Kanungu village in the green hills of southwestern Uganda was unheard-of before the night of March 17, 2000, when some 530 followers were burnt to death in a church, ‘as a shortcut to heaven’.
Inside the church of the doomsday cult – Movement for the Restoration of the Ten Commandments of God – were bodies of the adherents and their children after the killing that has come to be known as the Kanungu massacre.
SERIAL KILLER
The church’s leaders – Credonia Mwerinde and Joseph Kibweteere – had before the massacre been accused of being behind several mysterious disappearances of both the cult’s followers and their livestock.

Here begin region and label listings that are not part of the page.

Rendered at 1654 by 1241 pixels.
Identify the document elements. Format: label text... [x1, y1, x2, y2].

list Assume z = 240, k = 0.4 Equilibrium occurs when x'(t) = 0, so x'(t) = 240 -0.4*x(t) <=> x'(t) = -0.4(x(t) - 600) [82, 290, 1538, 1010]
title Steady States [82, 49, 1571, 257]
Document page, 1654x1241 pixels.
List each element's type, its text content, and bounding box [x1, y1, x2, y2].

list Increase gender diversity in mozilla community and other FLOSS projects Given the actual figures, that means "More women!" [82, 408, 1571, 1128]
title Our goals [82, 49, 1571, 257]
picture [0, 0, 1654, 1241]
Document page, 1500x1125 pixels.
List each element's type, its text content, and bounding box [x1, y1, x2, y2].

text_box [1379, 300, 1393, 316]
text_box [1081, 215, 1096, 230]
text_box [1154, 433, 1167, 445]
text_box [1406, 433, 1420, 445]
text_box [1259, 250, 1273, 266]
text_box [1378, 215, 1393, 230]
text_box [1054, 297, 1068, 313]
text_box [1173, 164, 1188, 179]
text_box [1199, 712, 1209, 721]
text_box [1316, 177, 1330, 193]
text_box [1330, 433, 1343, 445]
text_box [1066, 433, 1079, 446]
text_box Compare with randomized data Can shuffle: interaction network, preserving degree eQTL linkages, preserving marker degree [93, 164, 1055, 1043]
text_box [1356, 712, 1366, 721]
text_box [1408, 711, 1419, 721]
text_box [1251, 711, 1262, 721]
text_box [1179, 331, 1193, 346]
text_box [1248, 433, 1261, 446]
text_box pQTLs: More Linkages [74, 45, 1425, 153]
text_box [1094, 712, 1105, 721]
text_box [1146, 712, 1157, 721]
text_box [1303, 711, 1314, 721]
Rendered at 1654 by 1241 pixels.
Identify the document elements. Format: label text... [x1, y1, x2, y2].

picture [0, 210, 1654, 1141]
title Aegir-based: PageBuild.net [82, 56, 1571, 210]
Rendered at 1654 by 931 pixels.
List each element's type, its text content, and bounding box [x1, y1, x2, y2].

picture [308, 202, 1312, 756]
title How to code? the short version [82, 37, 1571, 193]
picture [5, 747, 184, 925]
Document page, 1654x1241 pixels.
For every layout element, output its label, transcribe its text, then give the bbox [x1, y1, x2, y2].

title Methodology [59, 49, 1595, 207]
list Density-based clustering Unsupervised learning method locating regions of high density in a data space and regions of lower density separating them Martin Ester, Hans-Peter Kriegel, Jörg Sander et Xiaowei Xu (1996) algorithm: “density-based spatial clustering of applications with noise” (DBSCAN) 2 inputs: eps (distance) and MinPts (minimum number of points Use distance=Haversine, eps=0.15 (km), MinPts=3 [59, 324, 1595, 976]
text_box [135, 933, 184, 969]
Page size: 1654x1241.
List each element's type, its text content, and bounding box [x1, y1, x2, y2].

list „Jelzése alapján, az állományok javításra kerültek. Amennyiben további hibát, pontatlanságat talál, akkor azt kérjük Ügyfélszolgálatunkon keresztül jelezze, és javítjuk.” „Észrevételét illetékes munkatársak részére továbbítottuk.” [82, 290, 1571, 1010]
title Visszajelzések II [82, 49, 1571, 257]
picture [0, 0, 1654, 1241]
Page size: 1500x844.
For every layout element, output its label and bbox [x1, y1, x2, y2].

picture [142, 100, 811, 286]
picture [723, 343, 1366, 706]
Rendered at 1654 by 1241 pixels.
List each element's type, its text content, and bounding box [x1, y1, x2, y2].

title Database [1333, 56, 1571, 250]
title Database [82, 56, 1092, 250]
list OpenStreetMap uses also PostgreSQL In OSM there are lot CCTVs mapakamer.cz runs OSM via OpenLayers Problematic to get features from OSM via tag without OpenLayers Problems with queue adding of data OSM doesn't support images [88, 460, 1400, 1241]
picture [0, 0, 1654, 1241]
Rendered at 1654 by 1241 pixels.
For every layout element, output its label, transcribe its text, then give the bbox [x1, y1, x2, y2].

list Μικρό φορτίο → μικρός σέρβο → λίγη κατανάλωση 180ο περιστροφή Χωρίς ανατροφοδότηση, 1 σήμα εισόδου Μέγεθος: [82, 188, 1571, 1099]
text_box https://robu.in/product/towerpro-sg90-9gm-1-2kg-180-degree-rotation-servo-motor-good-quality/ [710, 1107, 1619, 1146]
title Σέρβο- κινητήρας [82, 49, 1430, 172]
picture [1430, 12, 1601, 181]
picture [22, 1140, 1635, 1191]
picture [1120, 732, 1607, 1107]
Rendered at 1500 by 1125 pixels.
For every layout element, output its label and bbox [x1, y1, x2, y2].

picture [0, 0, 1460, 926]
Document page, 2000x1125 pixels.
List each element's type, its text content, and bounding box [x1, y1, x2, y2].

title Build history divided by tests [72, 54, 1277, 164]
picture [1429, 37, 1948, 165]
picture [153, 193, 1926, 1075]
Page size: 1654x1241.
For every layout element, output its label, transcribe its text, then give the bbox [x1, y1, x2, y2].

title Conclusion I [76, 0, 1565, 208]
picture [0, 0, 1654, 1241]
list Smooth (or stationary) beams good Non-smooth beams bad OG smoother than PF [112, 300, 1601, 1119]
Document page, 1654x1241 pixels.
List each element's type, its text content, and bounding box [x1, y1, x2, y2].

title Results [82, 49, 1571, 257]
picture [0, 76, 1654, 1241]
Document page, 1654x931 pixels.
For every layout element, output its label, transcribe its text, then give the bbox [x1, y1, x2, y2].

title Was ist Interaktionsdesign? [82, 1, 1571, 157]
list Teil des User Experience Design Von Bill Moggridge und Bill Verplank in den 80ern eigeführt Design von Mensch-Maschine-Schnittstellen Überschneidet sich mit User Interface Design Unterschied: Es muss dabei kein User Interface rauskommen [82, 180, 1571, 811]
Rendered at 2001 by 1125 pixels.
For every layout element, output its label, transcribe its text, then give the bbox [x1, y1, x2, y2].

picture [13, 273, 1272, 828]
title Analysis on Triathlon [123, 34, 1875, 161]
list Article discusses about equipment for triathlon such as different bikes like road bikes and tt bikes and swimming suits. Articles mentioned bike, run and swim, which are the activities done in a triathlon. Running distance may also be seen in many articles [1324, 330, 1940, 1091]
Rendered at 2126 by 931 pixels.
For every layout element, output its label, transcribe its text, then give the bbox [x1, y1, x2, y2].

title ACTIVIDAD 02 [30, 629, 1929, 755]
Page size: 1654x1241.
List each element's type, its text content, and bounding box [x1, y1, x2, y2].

After the killings, the Uganda Human Rights Commission, in a periodical report, stated that the initial suspicion was that the massacre was mass suicide by the adherents who were convinced about going to heaven through fire, “but later it was established that it was planned and executed by the cult leadership. The victims of the inferno included children too young to make independent decisions”.
Closer home, just a few years after serial killer Phillip Onyancha confessed that he had killed 17 women and targeted to kill 83 more to hit the 100 target, a city lawyer, Mr Paul Magu, killed his wife and three children before throwing himself in front of a bus heading to Nairobi from Garissa to make his death look like an accident.
The murders of Ms Lydia Magu and her three children – Allen, Ryan and Tiffany – shocked Kenyans as the deranged killer-father managed to stay a step ahead of the police, relatives and neighbours to execute the evil plan.
Although the reason may never be known, detectives – searching for details of what may have led the otherwise bright lawyer to commit the heinous act — said he may have been pushed by a religious cult.
Several other killings have been blamed on religion. Just two days ago, former lawyer-cum-news anchor Esther Arunga confessed before a court in Australia that she had initially lied to police about the circumstances under which her son died on June 18, 2014.
BRAINWASHING
Ms Arunga told the court she lied in order to protect her husband Quincy Timberlake – who is accused of killing the boy – from punishment.
Ms Arunga said on that fateful day, her husband was hitting their son in the stomach, then threw him against the wall, adding that the accused was exorcising demons he believed dwelled in the little boy’s stomach.
“I was terrified of being alone and felt terrible because my husband was sick as well,” Ms Arunga, who is set to be sentenced Thursday, told the court.
Killing in the name of religion is neither new nor exclusive to East Africa.
In 1978, South America’s Jonestown Guyana mass murder and suicide claimed 913 lives.
Sociologists, theologists and religious leaders blame the killings on extreme doctrinal brainwashing.
“Most doctrinal cults target people who are vulnerable to their beliefs. Their prey is usually the poor, the oppressed, the spiritually weak and people who cannot fit in a certain class that they would want to,” Rev Dr Timothy Njoya, a retired minister at the Presbyterian Church of East Africa, told the Nation.
MANIPULATE
He said cult leaders manipulate and study their targets well before attacking them at their weakest point, mostly to satisfy their own selfish interests.
“Some people use religion as a reification tool, in order to create a non-existent world so that they can do things the way they want and create a world they want. This is not necessarily the reality and may not necessarily solve their problems,” Dr Njoya said,
Psychiatrist Lincoln Khasakhala says it is difficult to know exactly what may lead someone to commit homicide or suicide in the name of religion.
“It could be social or psychological factors. We have cases where some people say they were led by a commanding voice to kill. In some cases, schizophrenia plays a role,” Dr Khasakala said.